A ‘Term of Art’ For No Rule of Law?
That’s when the Obama administration stepped in with an Internal Revenue Service rule that allowed for subsidies on federal exchanges. In effect, the IRS rule proclaimed that “Exchange established by the State” meant any exchange, regardless of whether a state or the federal government established it. In subsequent court challenges to the IRS rule, including King, the government maintains that subsidies “are available on all Exchanges because the phrase ‘Exchange established by the State under Section 18031’ is a term of art that includes a federally-facilitated Exchange.”

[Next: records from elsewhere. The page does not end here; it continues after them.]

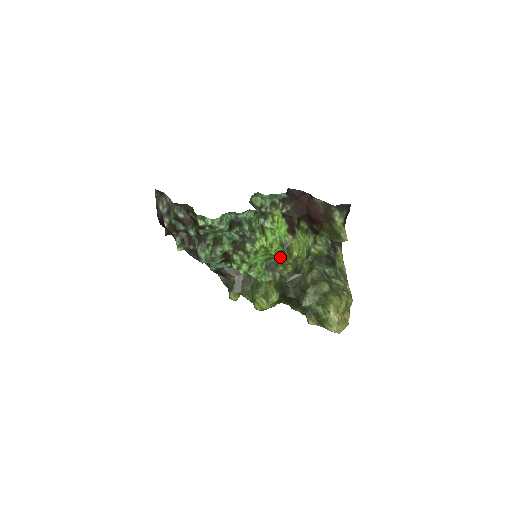
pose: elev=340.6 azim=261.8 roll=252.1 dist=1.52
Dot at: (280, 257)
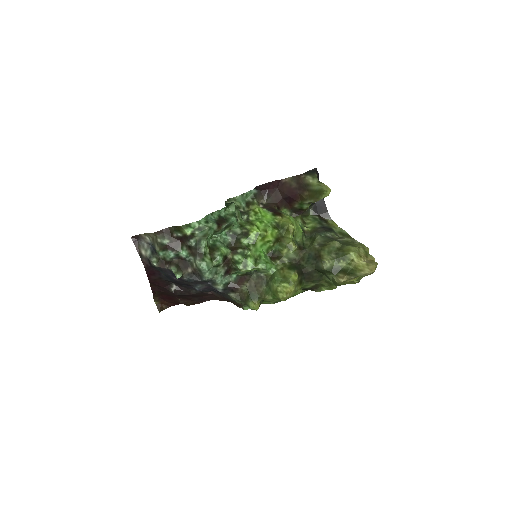
Dot at: (279, 242)
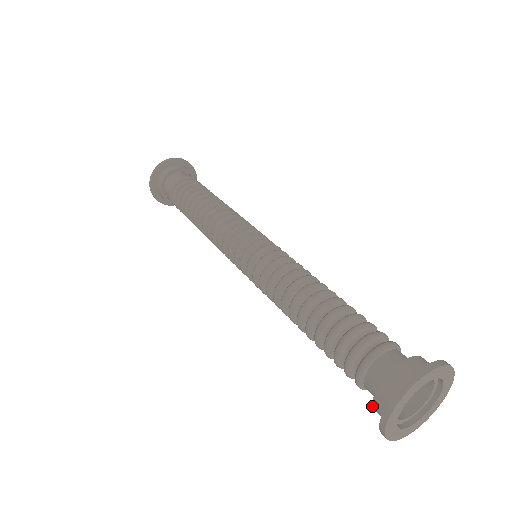
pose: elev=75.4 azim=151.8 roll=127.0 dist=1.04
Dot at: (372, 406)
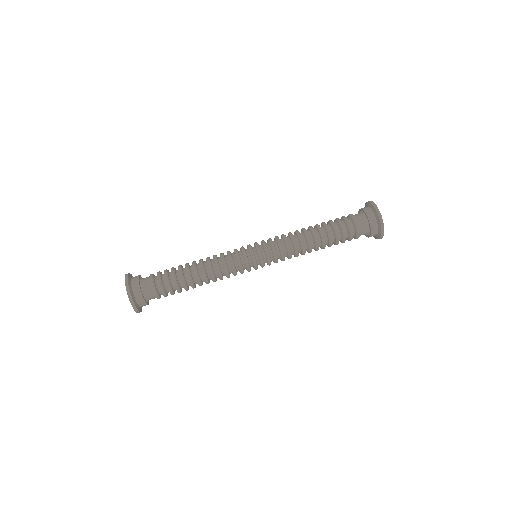
Dot at: (371, 233)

A term of art, indeed. As I wrote last summer when King and a sister case, Halbig v. Burwell, were still with federal appellate courts, it comes down to a question about the rule of law and whether, in an advanced administrative state, laws can have a fixed meaning:
On a conceptual level, unfortunately, the administration as well as the Fourth Circuit seem to take precisely this view: Once Congress expresses its desire to achieve a policy goal (or seems to express it), it matters little what the law itself actually says. Hence we have the administration’s announcement last week that U.S. territories are exempt from many of the requirements of the ACA on the basis that territories are not ‘states’ as defined by the law. Hence the absurdity of the administration’s position that the federal government should be considered ‘one of the 50 States’ for the purpose of dispensing subsidies through federal exchanges but territories are not to be considered states for the purpose of the subsidies and mandates — never mind that HHS last year concluded that it ‘has no legal authority to exclude the territories’ from Obamacare.

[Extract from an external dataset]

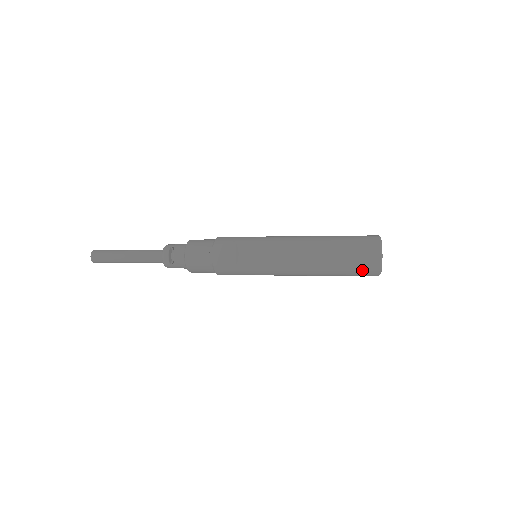
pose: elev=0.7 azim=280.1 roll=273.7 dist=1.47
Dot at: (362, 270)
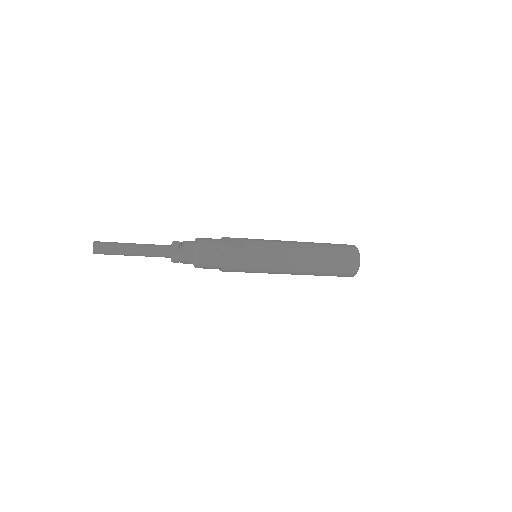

All this helps illuminate an important question that undergirds the entire Halbig/King debate: Do laws mean anything at all? And if not, on what basis do our rulers govern us, to what or whom are they accountable, and to what or whom can we appeal when they attempt to rule by fiat?
King v. Burwell Is About Arbitrary Rule
Some conservatives are concerned that if the Supreme Court rules against the government, millions will lose subsidies, without which they could not afford coverage. To avert this scenario, some say we should extend the current subsidies until 2017 or replace them with something similar.
To this, other conservatives have replied that because subsidies are the mechanism through which the employer and individual mandates operate, including the imposition of penalties, a ruling for the plaintiffs would amount to a massive tax cut. What’s more, Obamacare’s overregulated exchanges have dramatically driven up the cost of coverage on the individual market, increasing premiums by 100 percent or more in some states. Without federal subsidies propping up the exchanges, states would be free to implement market-based health insurance reforms that would drive costs down.
All of that is wonderful, and we should have a robust debate about it. But what happens to the subsidies should not be the court’s concern. The only question that matters in King is whether the administration used the IRS to rewrite a law Congress passed.
This latest legal challenge to the federal health-care law stands, as the others have, as a warning: the modern administrative state poses a grave threat to the rule of law. Woodrow Wilson, the progressive most closely associated with the administrative state, called the field of administration “a field of business. It is removed from the hurry and strife of politics; it at most points stands apart even from the debatable ground of constitutional study.”
Yet the ACA, more so than most laws, was a creation of politics. It was subject to political realities and was obviously marred by them. Governing is not and never will be a matter of mere administration, and in our current era it cannot stand apart from constitutional scrutiny because the White House has so thoroughly absorbed the progressivism of Wilson, whereby a “term of art” can achieve whatever end the government wishes—regardless of the constraints of law.